Garra Rufa é um curta de animação resultado de um trabalho em equipe de uma das turmas do Sheridan College, no Canadá. Sob a supervisão e orientação de seu professor Tony Tarantini (veterano da animação, tendo trabalhado em projetos famosos como Babar, Rupert e Ursinhos Carinhosos), os alunos produziram um vídeo de apenas 4 minutos (mas que gera anos de reflexão) sobre o dia-a-dia de um psiquiatra que trata as pessoas através das palavras, transformando os problemas dos pacientes em soluções dentro de sua própria cabeça e os devolvendo de uma forma diferente.
O título não é à toa, já que Garra Rufa é o nome científico do Peixe Médico (Doctor Fish), muito comum em rios no Oriente Médio. Ele leva esse nome por ser usado em tratamentos medicinais e estéticos, uma vez que ele se alimenta de pele morta, deixando a pele “boa” intacta.
Sobre a linguagem
O peixe é utilizado como alegoria pra mostrar como a linguagem é uma coisa impressionante, e como ela é esse delicado instrumento que utilizamos para interagir com o mundo, traduzindo em sons ou sinais o universo infinito que trazemos em nossas cabeças. Sem ela, talvez passássemos cada segundo de nossa existência voltados apenas para dentro, perdidos infinitamente em pensamentos que nunca conseguiriam se libertar.
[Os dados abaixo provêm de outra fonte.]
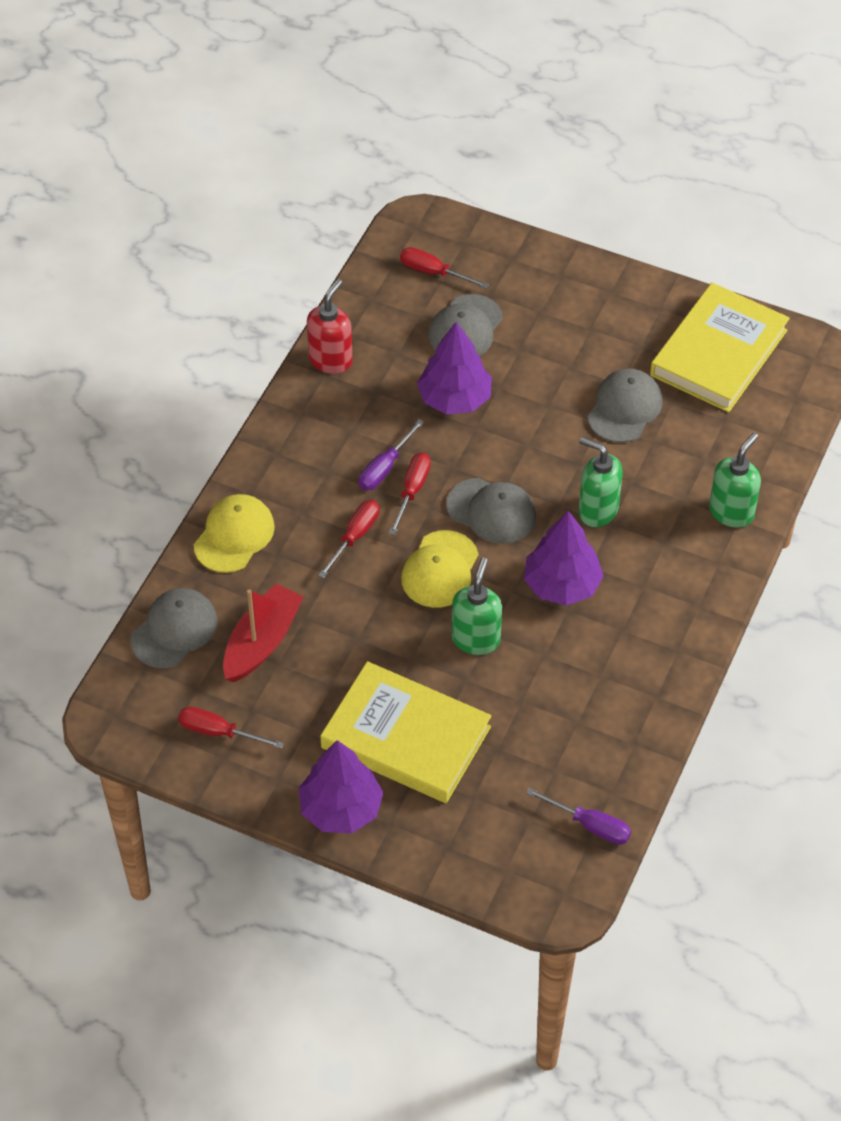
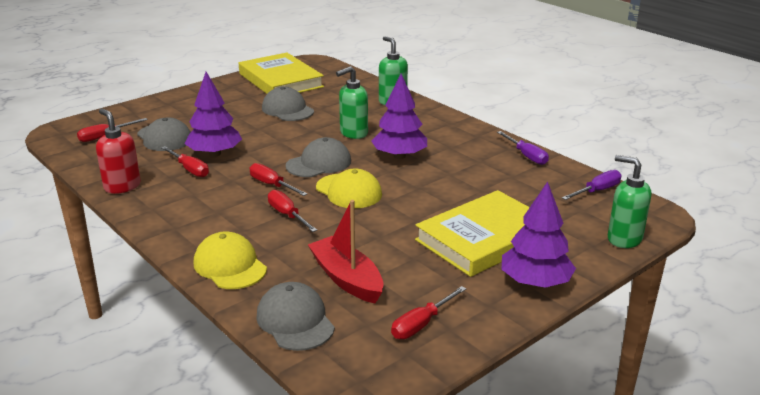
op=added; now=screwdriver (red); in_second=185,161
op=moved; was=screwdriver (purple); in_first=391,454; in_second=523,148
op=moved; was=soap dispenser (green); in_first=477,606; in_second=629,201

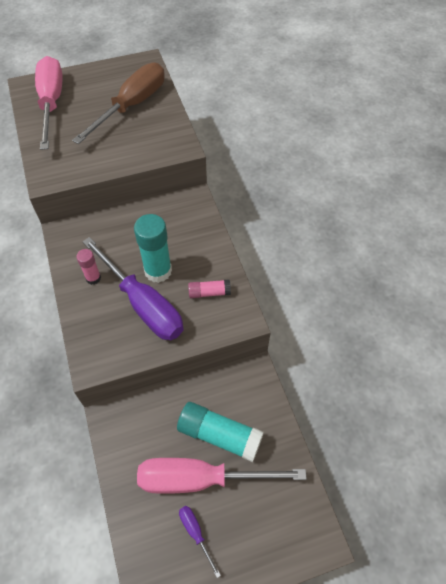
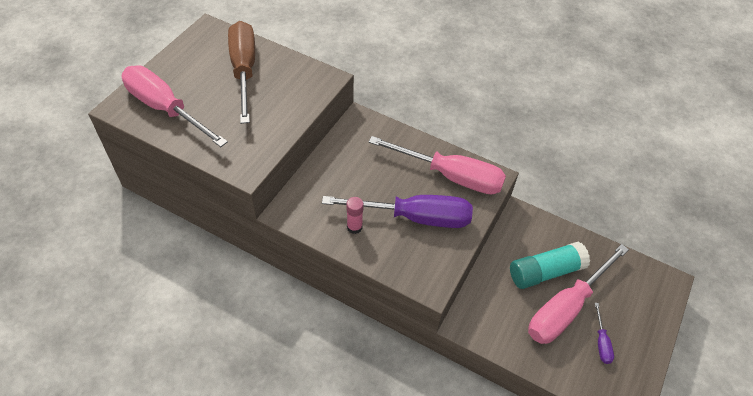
op=removed; was=glue stick (turquoise); in_first=153,248
op=replaced; was=glue stick (pink); now=screwdriver (pink); in_first=209,288; in_second=437,165
op=turned; was=screwdriver (purple); in_first=200,542; in_second=604,333; clockwise=-105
No entanto, a aquisição da linguagem, ou o seu desenvolvimento (como diria Chomsky), é um dos mistérios que a ciência luta até hoje para explicar. Por enquanto, se a gente parar pra pensar bem, a linguagem ainda pode ser encarada como uma espécie de mágica. E, como toda boa mágica, ela nos dota de um poder, uma potência, que pode ser usada tanto para o bem, quanto para o mal.
Na literatura encontramos vários exemplos que nos tentam mostrar o quanto podem valer as palavras. Leonel Caldela em seu O Inimigo do Mundo, faz um demônio albino poderosíssimo se rebaixar ao nível dos meros mortais que ele despreza simplesmente para aprender a ler, pois acredita que aquela habilidade de transformar pensamentos em riscos num papel é mais poderosa do que as que já possui. Já Isaac Asimov em um de seus contos (Profissão, contido no livro Nove Amanhãs) relata de forma sucinta, porém riquíssima, como é a vida das pessoas antes de terem o poder de dominar palavras, e como suas realidades mudam após adquirirem essa habilidade, depois do chamado Dia da Leitura.
No fim das contas, o que esses dois autores querem nos mostrar, ainda que separados por quase um século, é que a linguagem, ou as palavras, modificam o mundo tanto quanto as ações. E isso não é pouca coisa.
Complexo de Pagliacci
O interessante é que, por mais simplório que seja o enredo do curta (e põe curta nisso!), mesmo enquanto vamos assistindo, inúmeros são os questionamentos que vão surgindo na nossa cabeça. O primeiro que surgiu na minha (e que agora eu compartilho com vocês por causa do maravilhoso poder das palavras! =D) foi uma associação direta que fiz do curta com uma das minhas passagens favoritas, de um dos meus quadrinhos favoritos.
É a cena de Watchman em que Roscharch conta uma história enquanto se desenrola a morte do Comediante. E ela é mais ou menos assim:
“Ouvi uma piada uma vez: Um homem vai ao médico. Diz que está deprimido. Diz que a vida parece dura e cruel. Diz que se sente completamente sozinho em um mundo ameaçador onde o que está à frente é vago e incerto. O médico diz: ‘O tratamento é simples. O grande palhaço Pagliacci está na cidade esta noite. Vá e o assista. Isso o deverá lhe animar.’ O homem irrompe em lágrimas. Diz: ‘Mas, doutor... eu sou Pagliacci.’"
O que Alan Moore descreve nessa passagem não é nada mais do que a condição humana de dificilmente seguir seus próprios conselhos, mesmo conseguindo traduzir pensamentos em palavras e transformar problemas em soluções dentro da mente.
Nesse sentido, precisamos de uma confirmação. Precisamos sempre ouvir do outro, algo que muitas vezes já até temos dentro de nós mesmos, mas que de certa forma, por estar recluso em nossas mentes, não serve.
O mal do qual Pagliacci padece não é exclusivo dele. No fim das contas, é sempre mais fácil ajudar os outros do que a nós mesmos. Somos todos Pagliacci.